UK border security at Gatwick airport
UK border security at Gatwick airport. Photograph: Oli Scarff/Getty Images

Theresa May’s letter to Donald Tusk triggering article 50 (Report, 30 March) makes disturbing references to future co-operation with the EU on fighting crime and terrorism. Specifically, she implies that the willingness of the UK government to continue to cooperate fully with the EU on security will be dependent on whether a satisfactory deal can be done on future trading arrangements and other matters post-Brexit.

What she says, in short, is that she is willing to put people’s lives at risk in order to achieve a good deal. In effect, she is trying to use the safety of both UK and EU citizens as a bargaining chip. It seems to me that somewhere in all this Brexit madness the government has lost its moral compass.
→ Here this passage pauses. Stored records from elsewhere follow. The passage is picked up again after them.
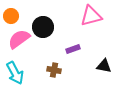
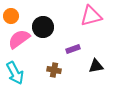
black triangle: moved 8 px left; rotated 21 degrees counterclockwise
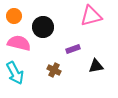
orange circle: moved 3 px right
pink semicircle: moved 4 px down; rotated 50 degrees clockwise
brown cross: rotated 16 degrees clockwise
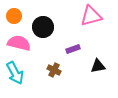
black triangle: moved 2 px right
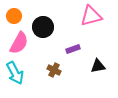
pink semicircle: rotated 105 degrees clockwise
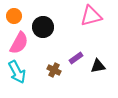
purple rectangle: moved 3 px right, 9 px down; rotated 16 degrees counterclockwise
cyan arrow: moved 2 px right, 1 px up
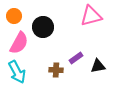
brown cross: moved 2 px right; rotated 24 degrees counterclockwise
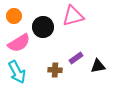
pink triangle: moved 18 px left
pink semicircle: rotated 30 degrees clockwise
brown cross: moved 1 px left
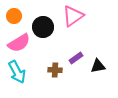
pink triangle: rotated 20 degrees counterclockwise
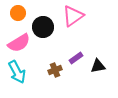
orange circle: moved 4 px right, 3 px up
brown cross: rotated 24 degrees counterclockwise
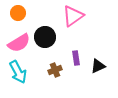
black circle: moved 2 px right, 10 px down
purple rectangle: rotated 64 degrees counterclockwise
black triangle: rotated 14 degrees counterclockwise
cyan arrow: moved 1 px right
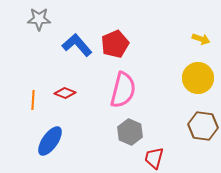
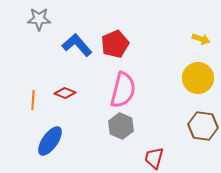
gray hexagon: moved 9 px left, 6 px up
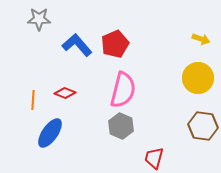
blue ellipse: moved 8 px up
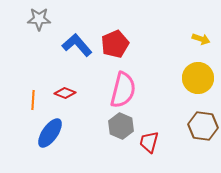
red trapezoid: moved 5 px left, 16 px up
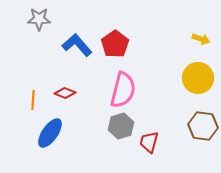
red pentagon: rotated 12 degrees counterclockwise
gray hexagon: rotated 20 degrees clockwise
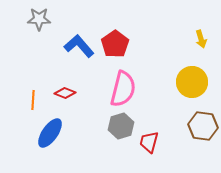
yellow arrow: rotated 54 degrees clockwise
blue L-shape: moved 2 px right, 1 px down
yellow circle: moved 6 px left, 4 px down
pink semicircle: moved 1 px up
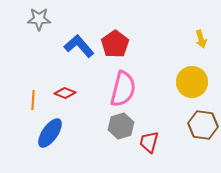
brown hexagon: moved 1 px up
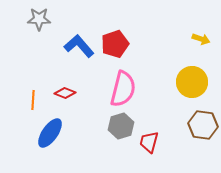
yellow arrow: rotated 54 degrees counterclockwise
red pentagon: rotated 16 degrees clockwise
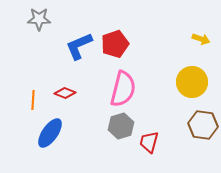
blue L-shape: rotated 72 degrees counterclockwise
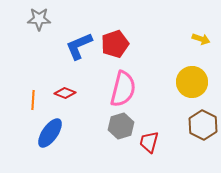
brown hexagon: rotated 20 degrees clockwise
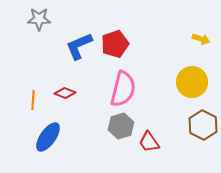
blue ellipse: moved 2 px left, 4 px down
red trapezoid: rotated 50 degrees counterclockwise
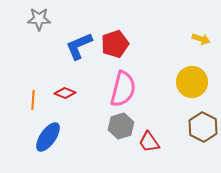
brown hexagon: moved 2 px down
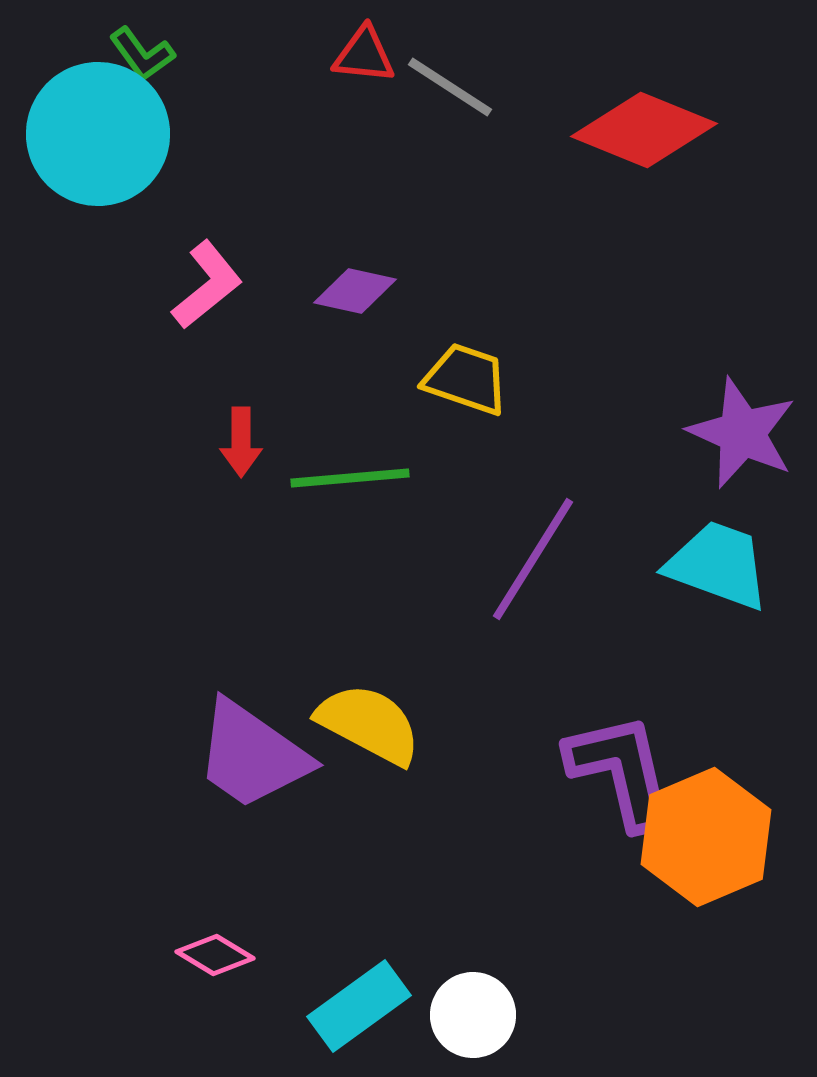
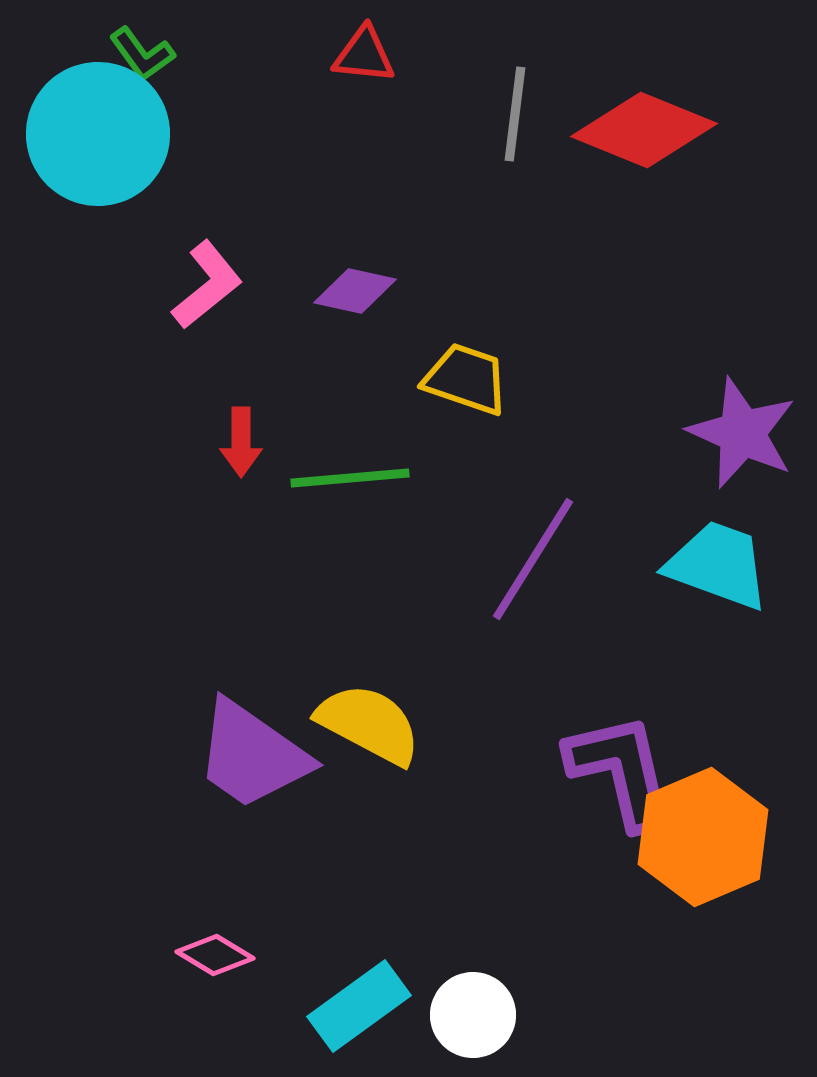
gray line: moved 65 px right, 27 px down; rotated 64 degrees clockwise
orange hexagon: moved 3 px left
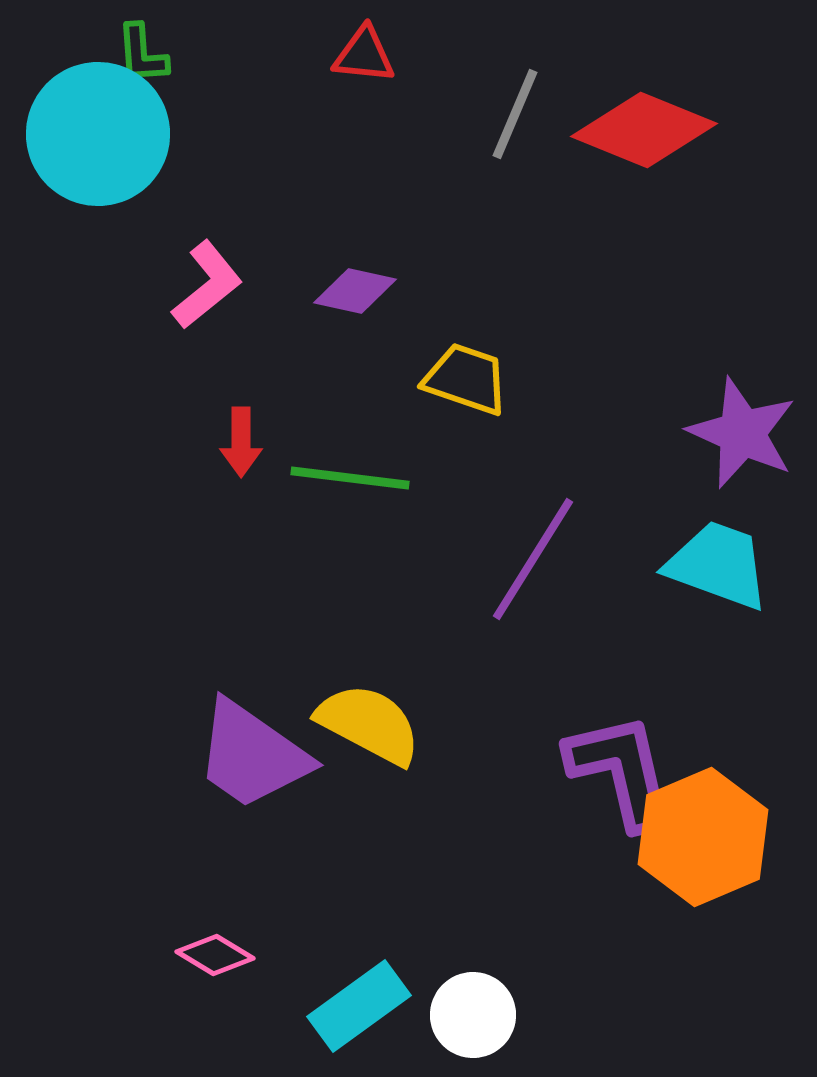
green L-shape: rotated 32 degrees clockwise
gray line: rotated 16 degrees clockwise
green line: rotated 12 degrees clockwise
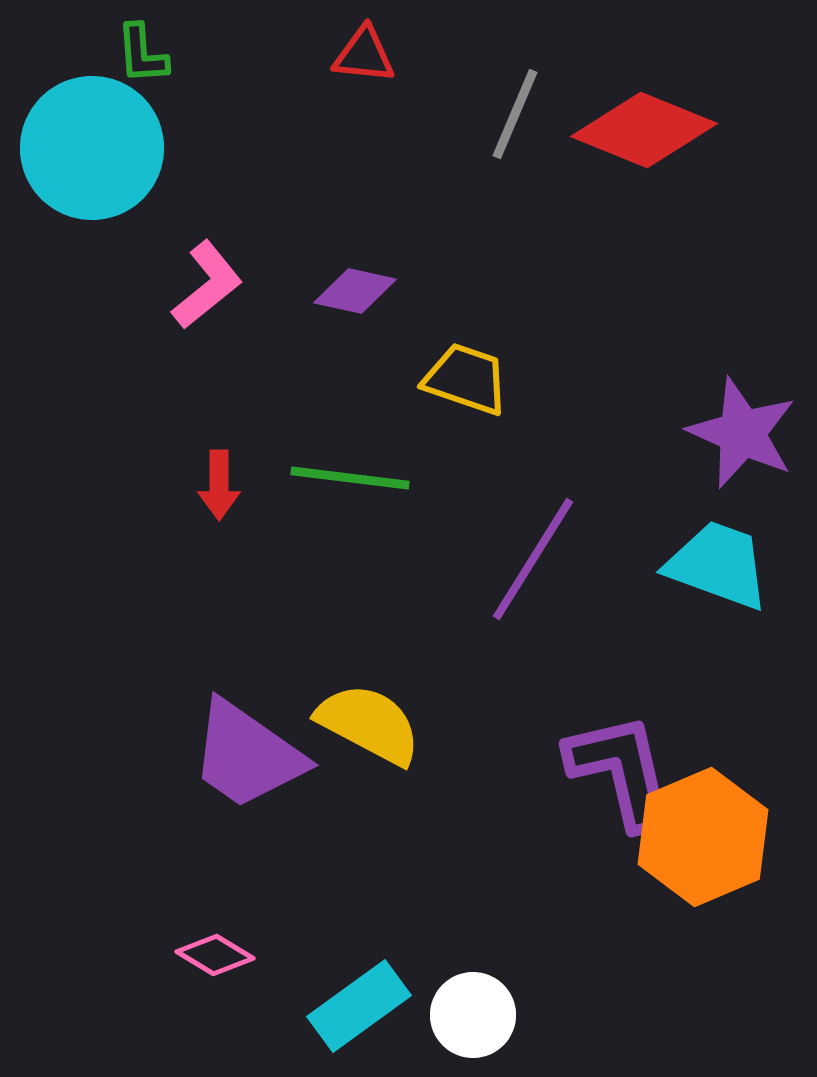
cyan circle: moved 6 px left, 14 px down
red arrow: moved 22 px left, 43 px down
purple trapezoid: moved 5 px left
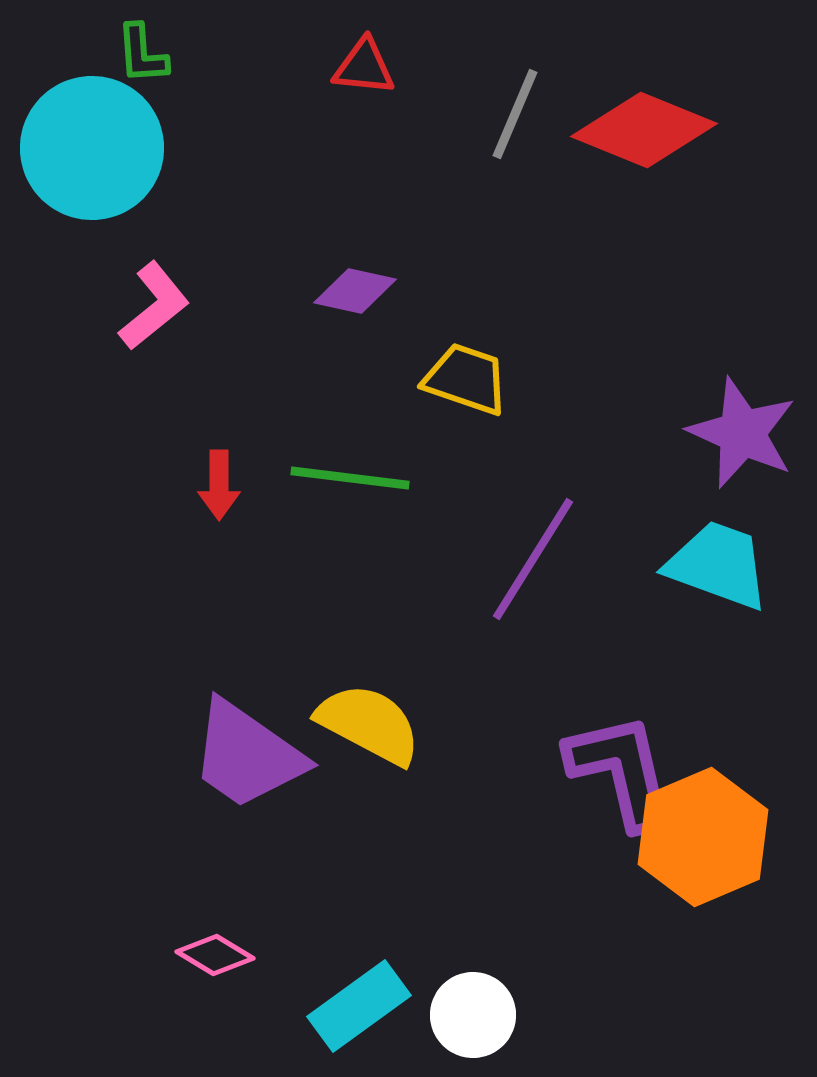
red triangle: moved 12 px down
pink L-shape: moved 53 px left, 21 px down
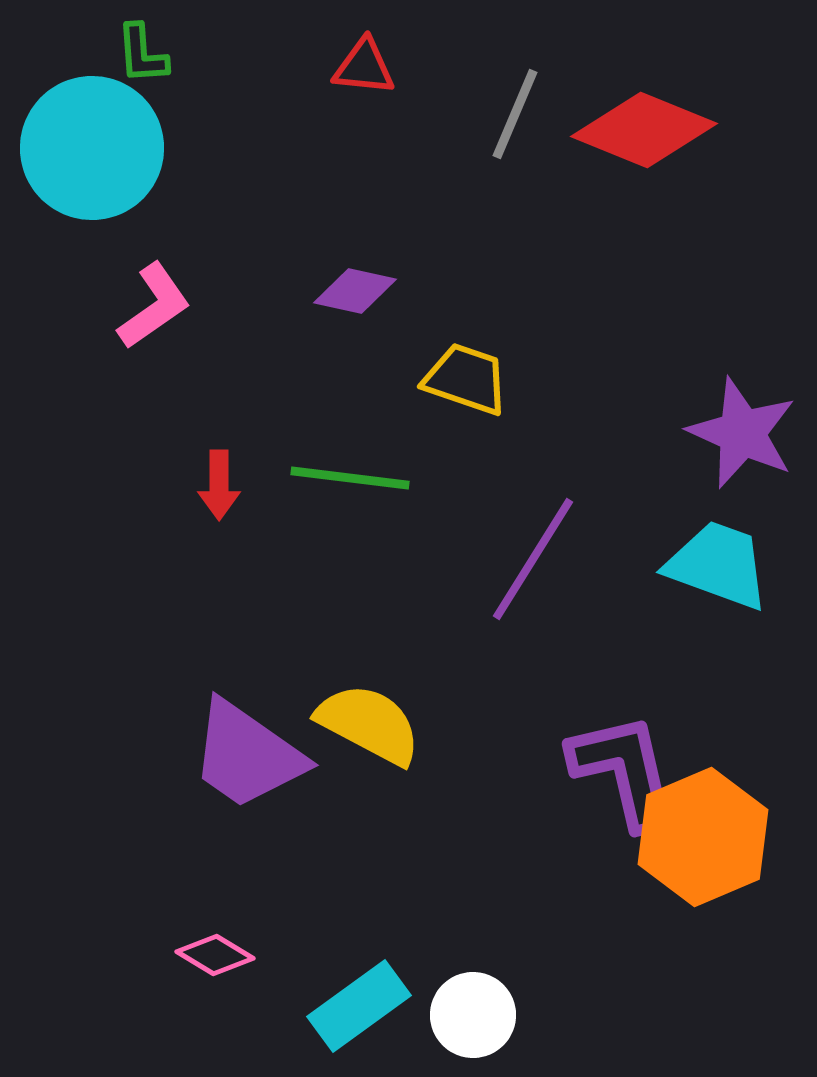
pink L-shape: rotated 4 degrees clockwise
purple L-shape: moved 3 px right
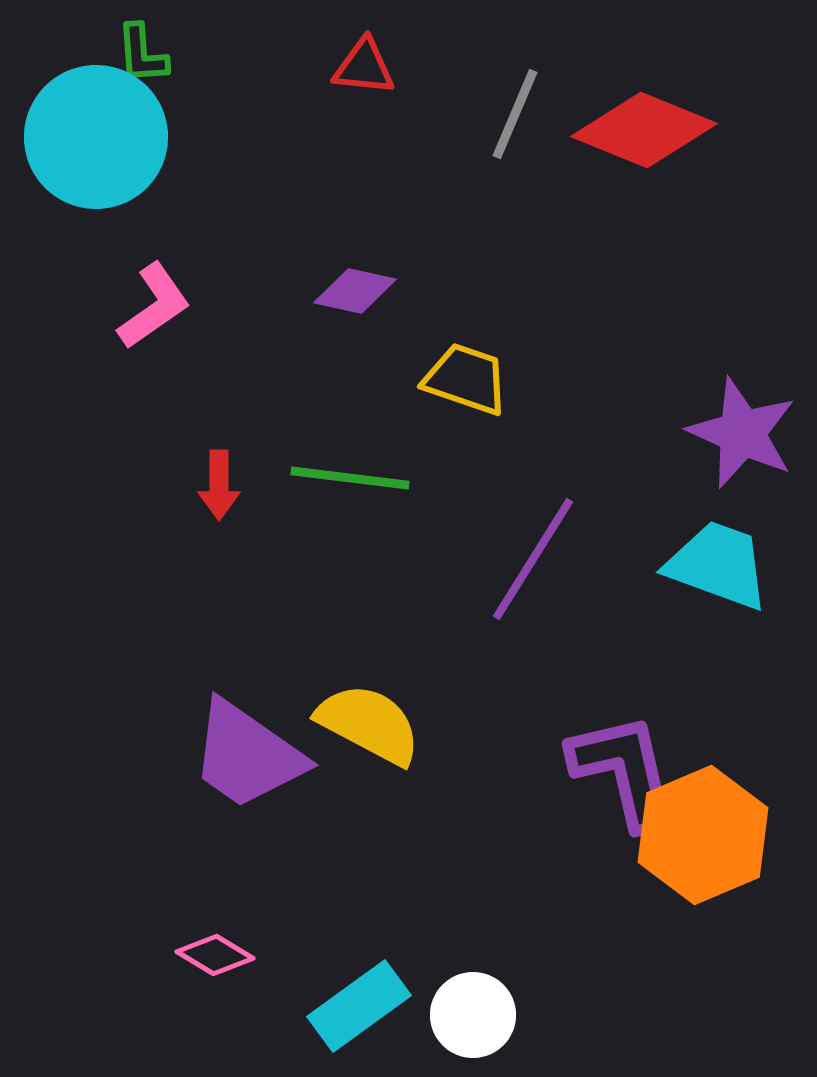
cyan circle: moved 4 px right, 11 px up
orange hexagon: moved 2 px up
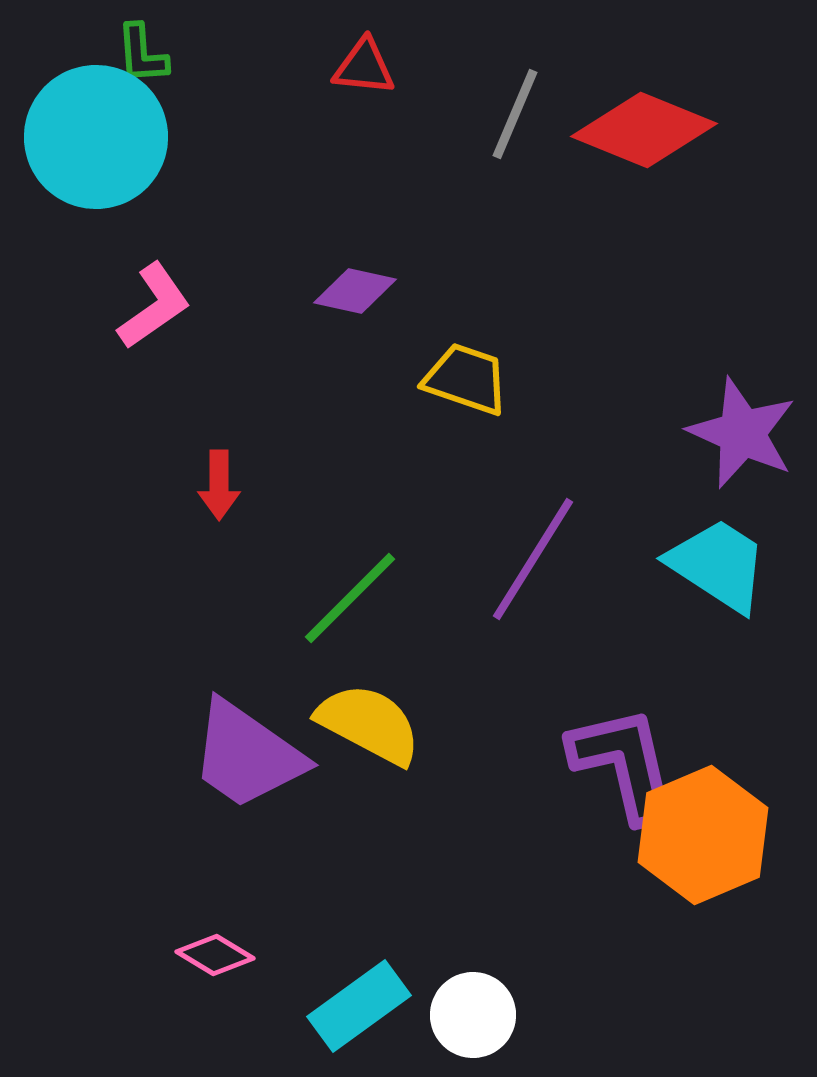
green line: moved 120 px down; rotated 52 degrees counterclockwise
cyan trapezoid: rotated 13 degrees clockwise
purple L-shape: moved 7 px up
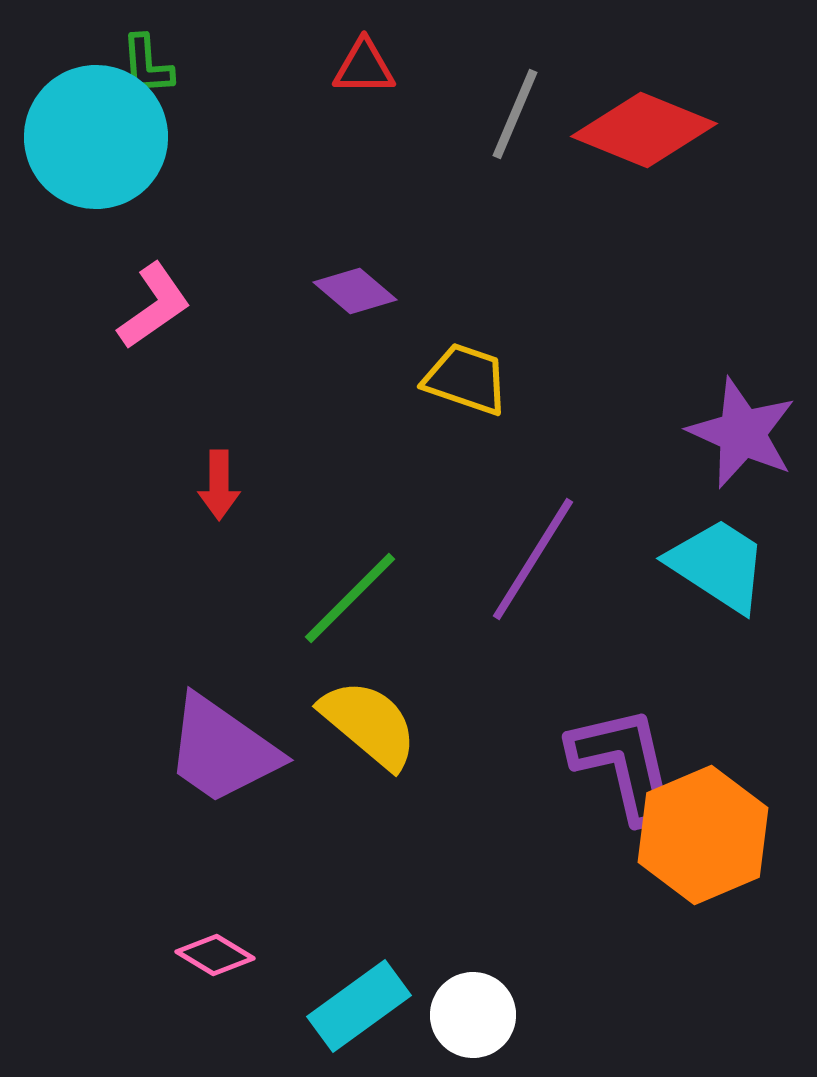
green L-shape: moved 5 px right, 11 px down
red triangle: rotated 6 degrees counterclockwise
purple diamond: rotated 28 degrees clockwise
yellow semicircle: rotated 12 degrees clockwise
purple trapezoid: moved 25 px left, 5 px up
Playing fast and loose with people’s lives is irresponsible, and threatening to reduce co-operation with the EU on security should have no place in the Brexit negotiations.
Michael Hardwick
Manaton, Devon

• Any implied threat to use the UK’s security strength as a bargaining chip in Brexit negotiations might be bad politics for the self-serving functionaries of the European parliament (EU warns: don’t blackmail us, 30 March), but the realpolitik is that the economic settlement will be unavoidably linked with security cooperation for decades to come. A bad economic Brexit settlement will cause the UK to focus on narrower national self-interest and reduced expenditure on European security will be inevitable eventually. This process will be driven by financial pressure resulting from the bad settlement and political pressure from whichever political parties make this a campaigning issue. It’s called democracy. Have the Eurocrats learned nothing from the Brexit shambles?